Earl started hyperventilating and struggled to get his breathing under control. “Did he name anybody?”

“Not exactly, he blinked out the words: ‘Not Amy fault.’ ”

“Who’s Amy?”

“The nurse Broker brought.”

“I don’t get it.” Earl discovered he had more than partial use of the fingers of his left hand, limited range; but he could painfully grasp and hold. Maybe he could drive. Thankfully his van was an automatic. He managed to pull on his jeans. He held the phone wedged to his ear with his good shoulder.

“She was the anesthetist in Ely. She’s one of the nurses we’re suing for Hank’s accident. She came down with Broker. They’re working together.”

“I still don’t. .” But he had a bad feeling.

“Broker didn’t arrive just to deliver Hank’s truck, he used that as an excuse because he’d read about Stovall in the paper and he was suspicious. Then he tried to get close to me.”

“Try, shit. There was no daylight between you.”

“Well, that’s what he’s good at, see; the nurse got real excited about Hank. A regular babbling fucking brook. She was telling me how Broker was an undercover cop. BCA.”

Earl started hyperventilating again.

“Earl? You there?”

“Jesus. Fucking. Shit. We are-”

“Yeah, how do you think I feel. I said was-he’s retired. But he knows all these cops.”

“Shit!”

“We have one thing going for us. The last word Hank blinked was: ‘nurse.’ Then he was exhausted, or something; and he fell asleep. I have no idea what he’s getting at, but Broker and this Amy start making like detectives and think he meant the other nurse up there in the recovery room tried to kill him. So, I’m playing for time and I suggested we pack up Hank, drive up to Ely, and try his blinking routine on the nurse.”

“The old killer-nurse theory,” Earl said.

“It buys time. Maybe twenty-four hours.” She paused and Earl heard her exhale. “You sure can get offered some fucked choices in life,” she said.

“Amen,” Earl said.

“So, can you get a cab back here, pick up your van, and meet me up there?”

“Like you say, it’s a fucked choice, but I’m with you.” Despite his pain, Earl smiled because it felt like old times.

“Okay, we’re going to Broker’s uncle’s place.
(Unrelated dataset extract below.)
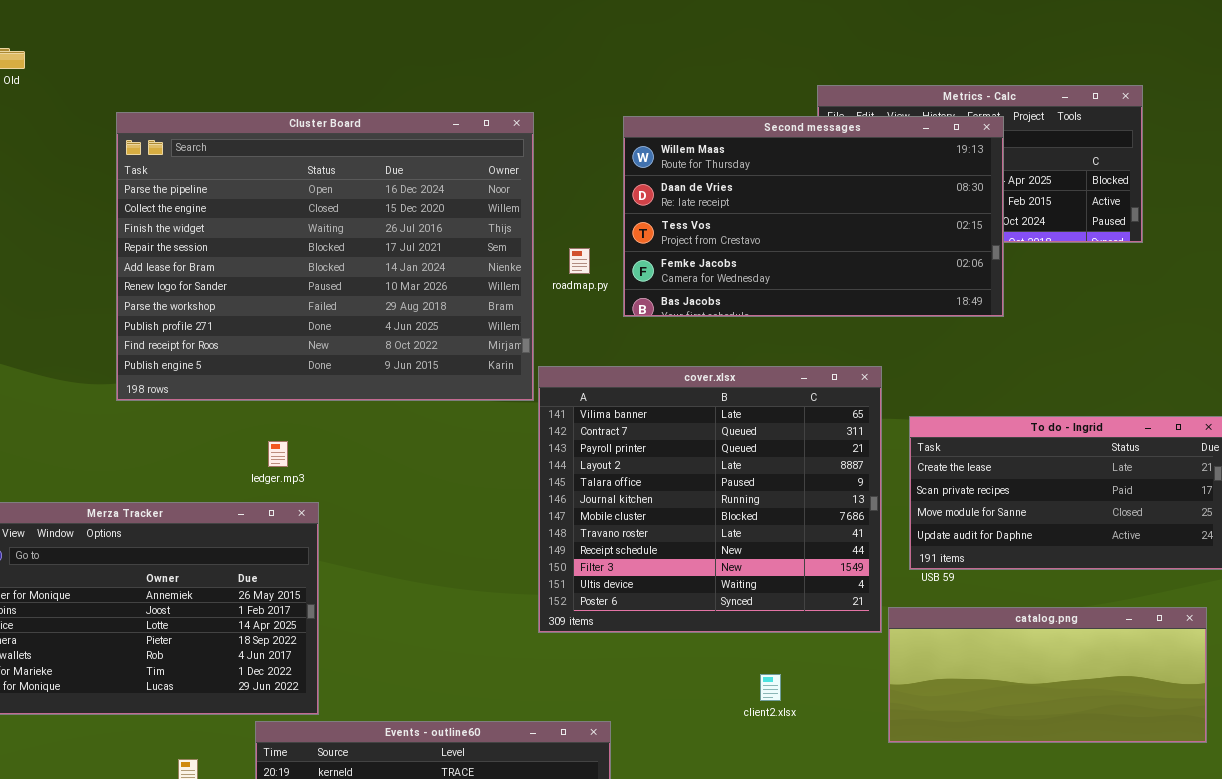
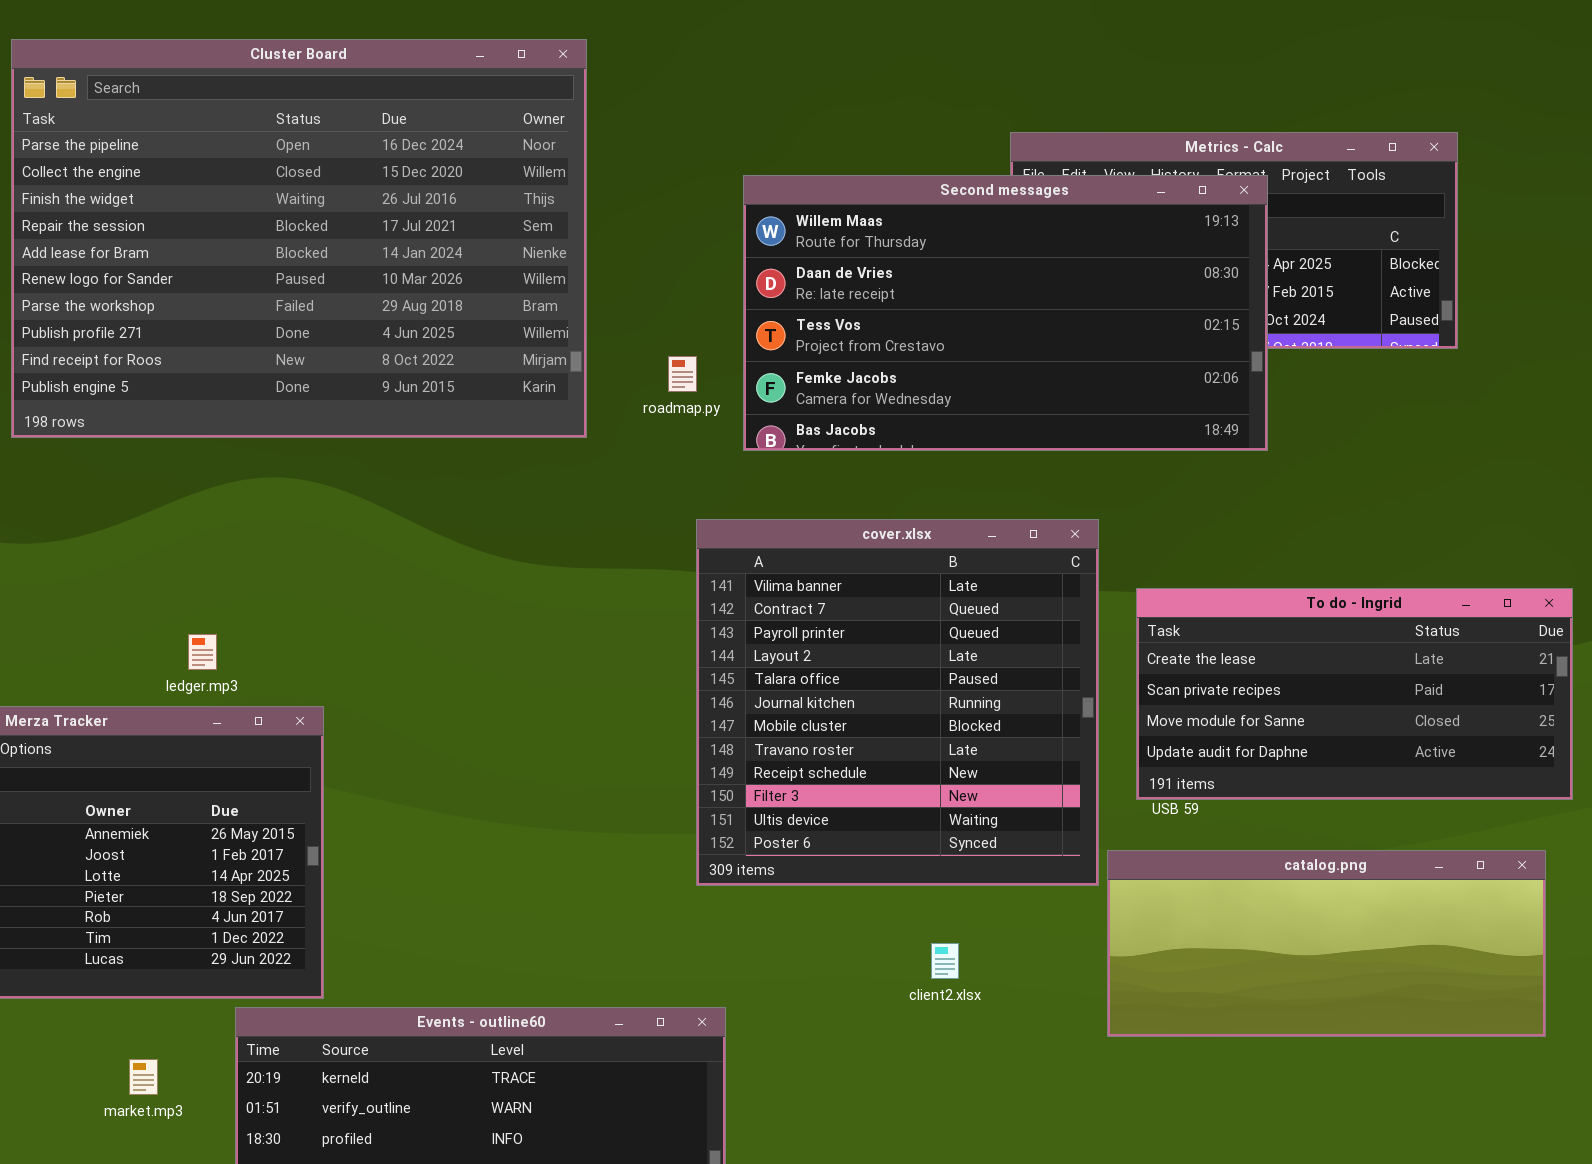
Cluster Board: [116,112,534,401] -> [11,39,587,438], moved
cover.xlsx: [538,366,882,633] -> [696,519,1099,886], resized
ledger.mp3: [268,441,288,467] -> [188,634,217,670], moved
It’s called Uncle Billie’s Lodge, on Lake One. They say it’s just outside Ely. Any gas station can direct you. Nobody is there this time of year. You with me so far?”

“I’m still here. Uncle Billie’s Lodge on Lake One in Ely, Minnesota. Then what?”

“Page me with sixes when you get in position, like outside the front door. I’ll lure Broker out. Then I’ll try to distract him so you-”

“I get the picture.”

She paused, then said, “So you better bring it.”

“I thought we weren’t like that anymore,” Earl said, clicking his teeth.

“I don’t see any other way,” Jolene said.

She clicked off the phone, flicked her cigarette, and watched it spiral out, sparks in the gloom. She straightened up her shoulders and raked her fingers through her short hair.

She reminded herself that she didn’t kill that guy in North Dakota.

And she wasn’t going to kill Amy and Broker, either.